- Opening Delimiter -

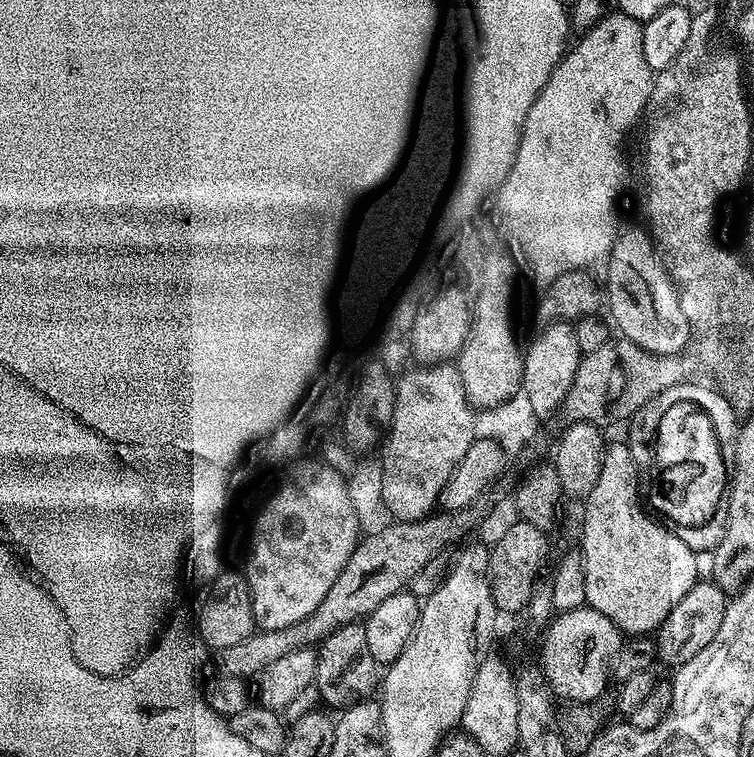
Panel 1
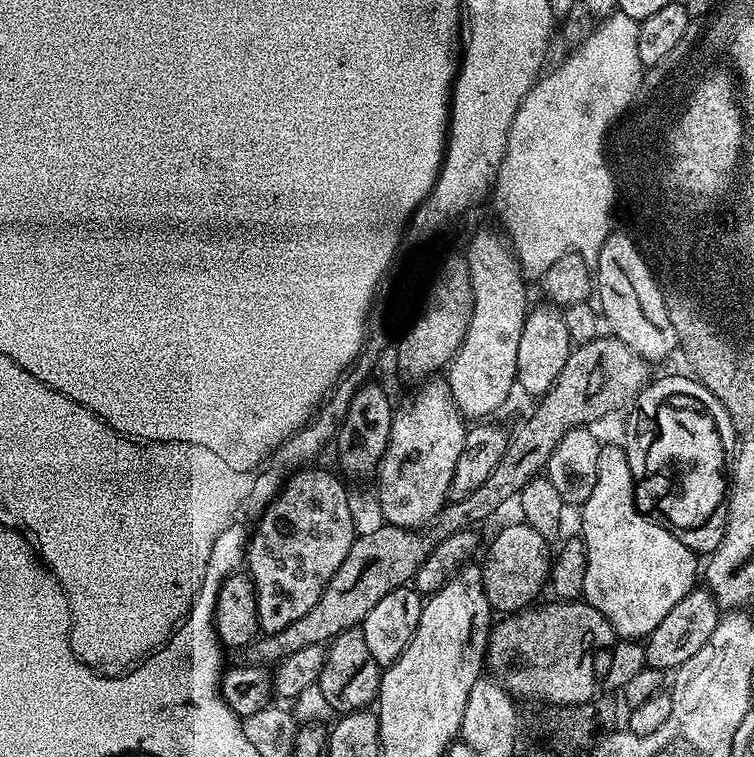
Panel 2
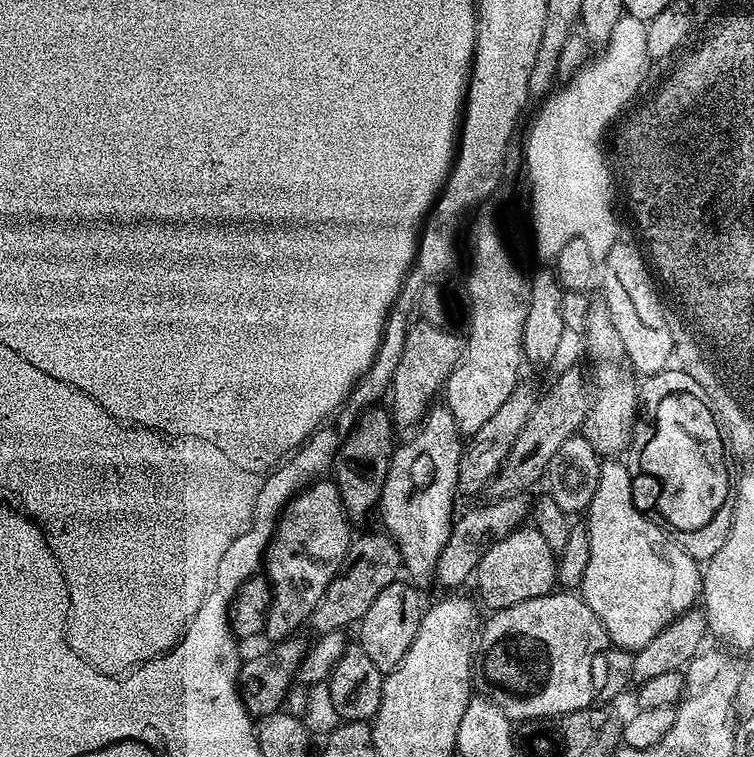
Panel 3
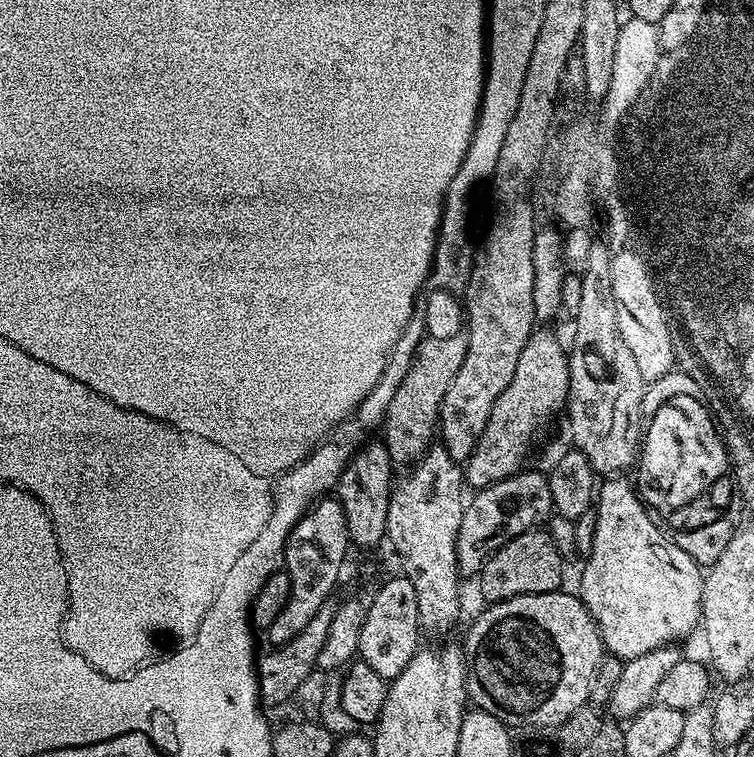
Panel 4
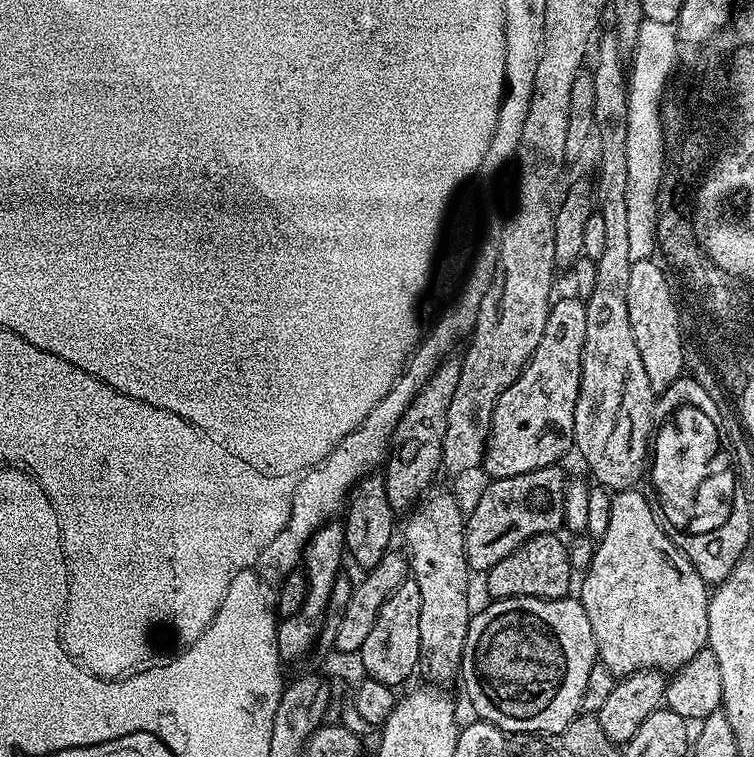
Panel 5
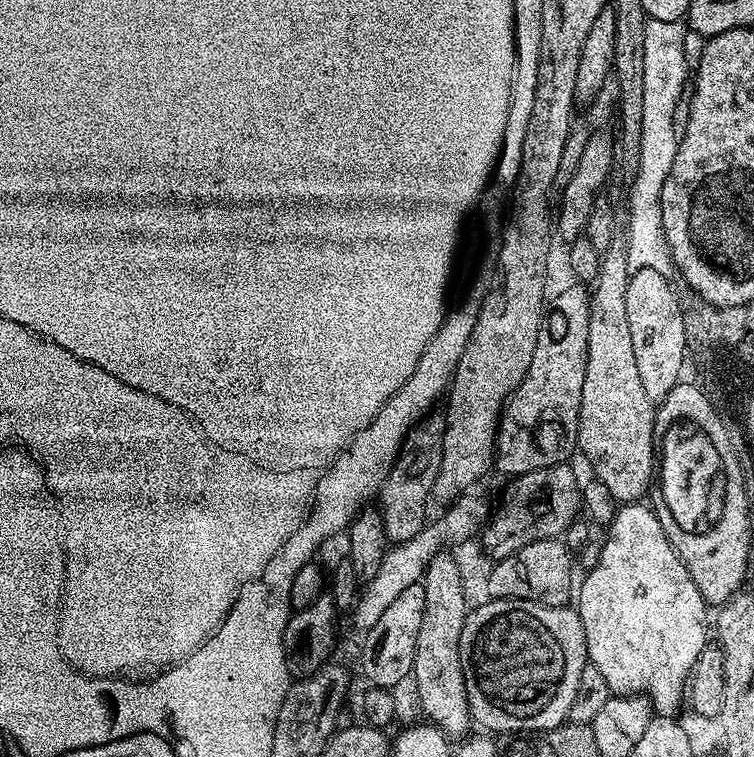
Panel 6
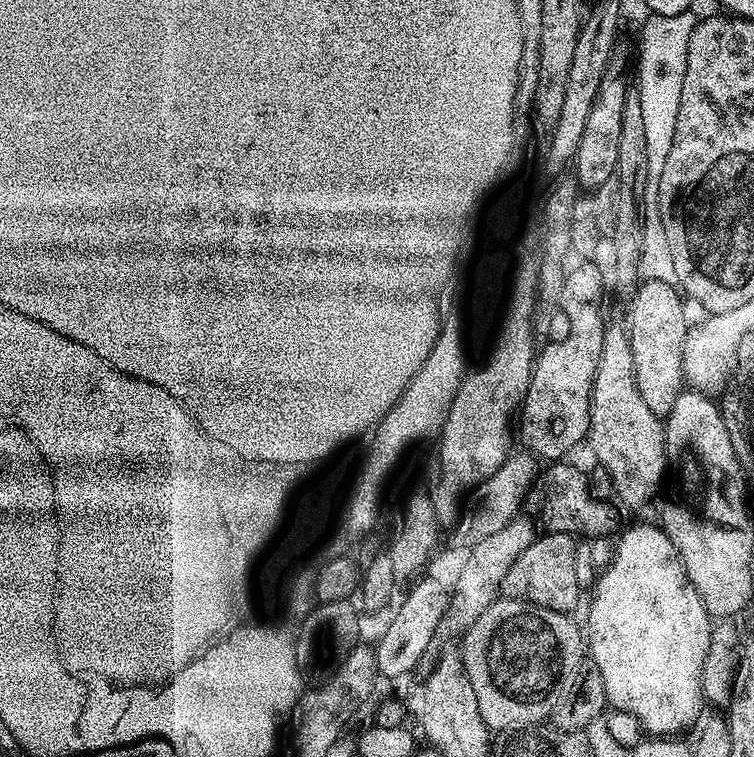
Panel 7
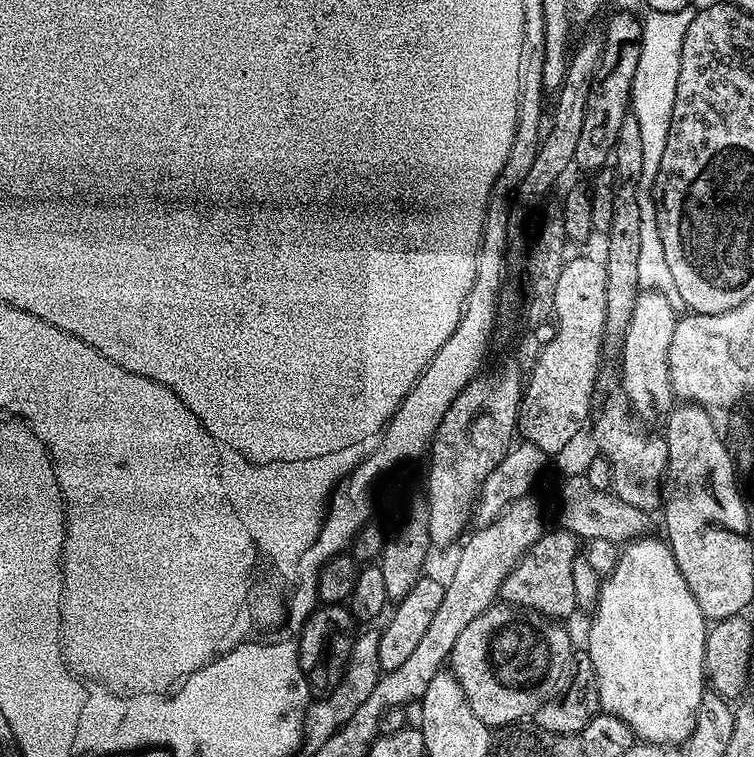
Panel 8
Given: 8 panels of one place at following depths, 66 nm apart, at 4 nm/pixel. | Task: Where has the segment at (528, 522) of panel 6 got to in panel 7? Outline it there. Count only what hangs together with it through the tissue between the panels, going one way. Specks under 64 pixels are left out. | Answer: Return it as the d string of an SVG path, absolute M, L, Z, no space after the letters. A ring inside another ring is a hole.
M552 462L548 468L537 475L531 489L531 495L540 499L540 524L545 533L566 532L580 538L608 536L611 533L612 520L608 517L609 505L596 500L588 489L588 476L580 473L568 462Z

- Closing Delimiter -
- Opening Delimiter -

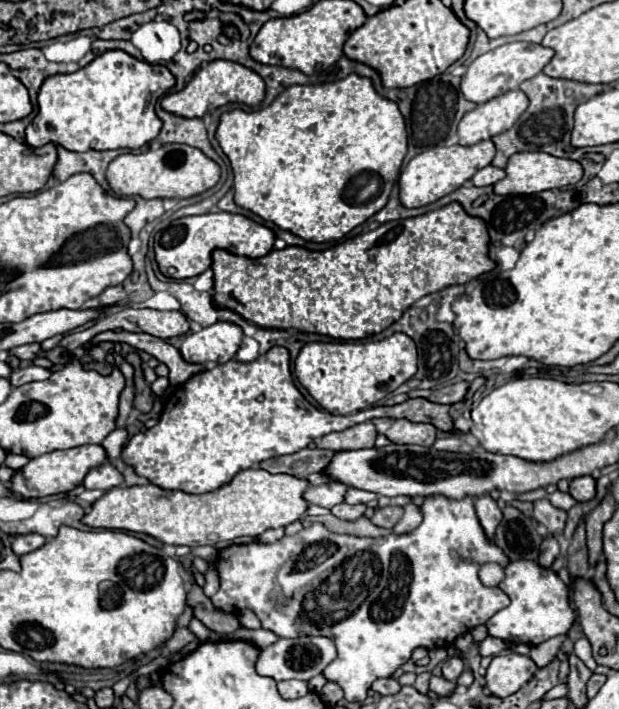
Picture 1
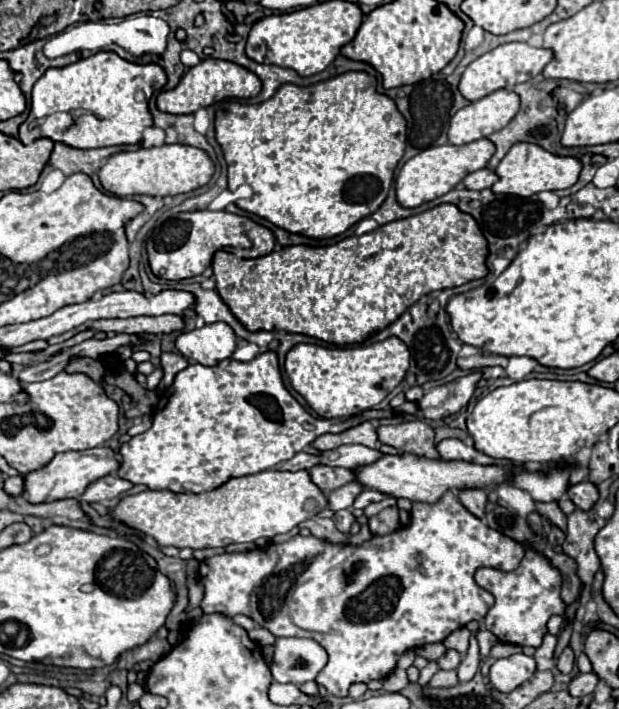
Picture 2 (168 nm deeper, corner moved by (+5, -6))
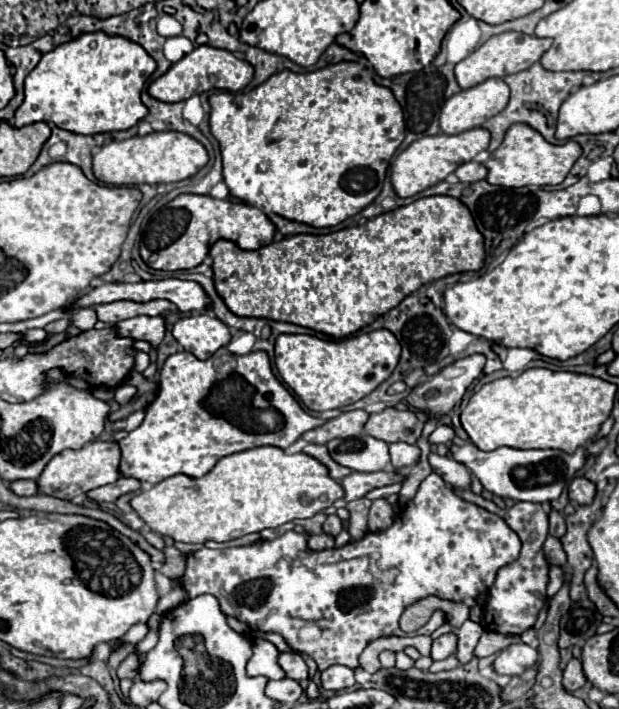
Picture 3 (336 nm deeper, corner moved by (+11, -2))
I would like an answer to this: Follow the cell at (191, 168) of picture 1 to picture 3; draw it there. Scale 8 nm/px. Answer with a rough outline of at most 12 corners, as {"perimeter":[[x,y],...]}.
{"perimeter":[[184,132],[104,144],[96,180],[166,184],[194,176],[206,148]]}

- Closing Delimiter -
- Opening Delimiter -

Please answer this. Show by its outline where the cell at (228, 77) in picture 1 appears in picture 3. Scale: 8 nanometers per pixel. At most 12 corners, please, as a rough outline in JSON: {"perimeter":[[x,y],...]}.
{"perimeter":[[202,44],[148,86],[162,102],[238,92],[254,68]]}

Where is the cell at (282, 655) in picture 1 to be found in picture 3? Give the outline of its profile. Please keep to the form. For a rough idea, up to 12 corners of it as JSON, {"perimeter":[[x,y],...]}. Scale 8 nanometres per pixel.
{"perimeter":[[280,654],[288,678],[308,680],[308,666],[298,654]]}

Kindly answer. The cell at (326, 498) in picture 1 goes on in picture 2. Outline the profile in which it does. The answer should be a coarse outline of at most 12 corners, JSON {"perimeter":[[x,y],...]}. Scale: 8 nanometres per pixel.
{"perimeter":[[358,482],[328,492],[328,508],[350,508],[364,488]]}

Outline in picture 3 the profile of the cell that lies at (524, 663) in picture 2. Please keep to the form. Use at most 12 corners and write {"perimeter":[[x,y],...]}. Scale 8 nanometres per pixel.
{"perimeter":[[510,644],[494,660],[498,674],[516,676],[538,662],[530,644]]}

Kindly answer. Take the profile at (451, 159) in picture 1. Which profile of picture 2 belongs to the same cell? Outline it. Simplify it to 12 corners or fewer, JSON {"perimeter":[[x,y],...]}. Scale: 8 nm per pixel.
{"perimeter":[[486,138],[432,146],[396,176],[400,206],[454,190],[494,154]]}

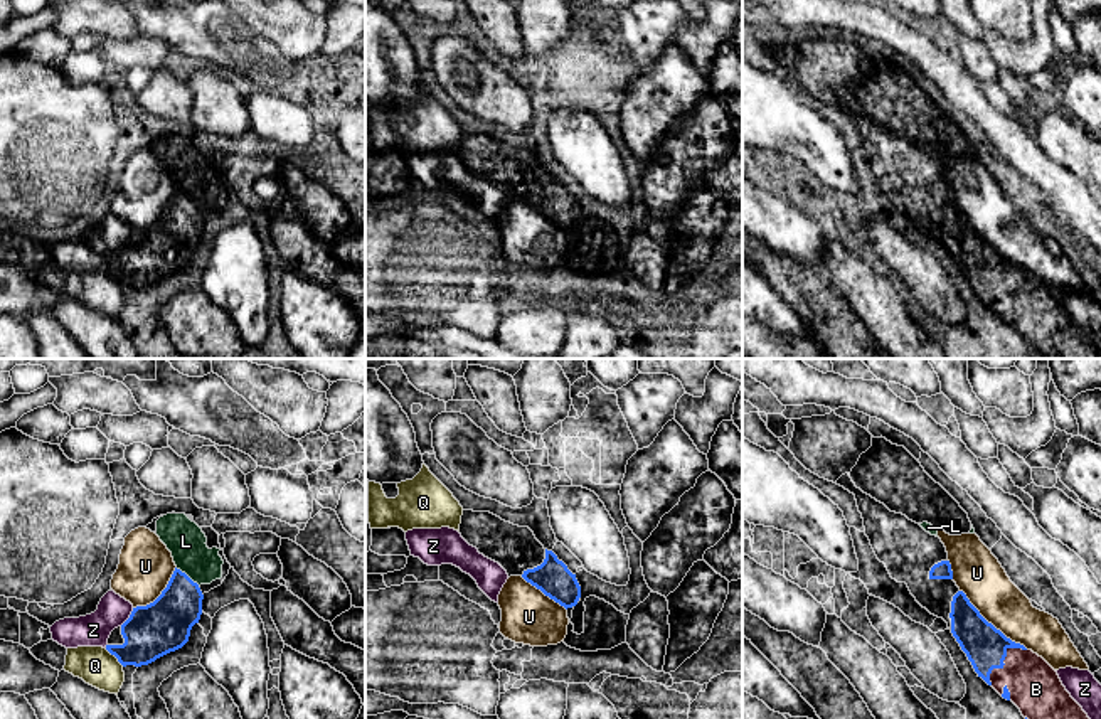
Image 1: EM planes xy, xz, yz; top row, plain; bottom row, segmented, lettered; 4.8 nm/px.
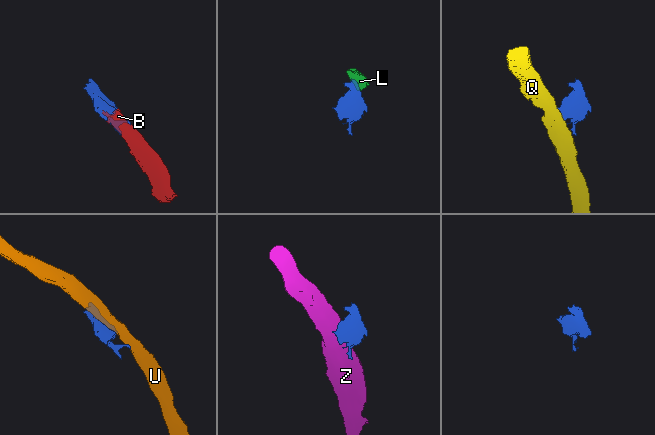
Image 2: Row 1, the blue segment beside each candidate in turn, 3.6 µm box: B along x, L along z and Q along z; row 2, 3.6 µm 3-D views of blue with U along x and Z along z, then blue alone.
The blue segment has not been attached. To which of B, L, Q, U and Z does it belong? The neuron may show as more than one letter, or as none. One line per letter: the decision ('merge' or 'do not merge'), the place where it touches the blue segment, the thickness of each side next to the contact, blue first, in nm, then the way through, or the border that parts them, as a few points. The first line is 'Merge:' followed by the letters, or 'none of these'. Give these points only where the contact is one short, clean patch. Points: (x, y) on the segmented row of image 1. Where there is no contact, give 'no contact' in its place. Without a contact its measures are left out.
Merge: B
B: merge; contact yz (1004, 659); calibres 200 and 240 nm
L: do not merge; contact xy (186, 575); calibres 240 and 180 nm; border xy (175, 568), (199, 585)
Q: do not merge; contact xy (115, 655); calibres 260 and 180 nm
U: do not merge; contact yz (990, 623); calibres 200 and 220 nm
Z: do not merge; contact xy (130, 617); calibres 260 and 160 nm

- Closing Delimiter -

> [ACTION ITEM]: Look through the listing above, please, and state how many lines hold the word "moved"; the number alone is the answer.

> [EXERCISE RESPONSE]: 2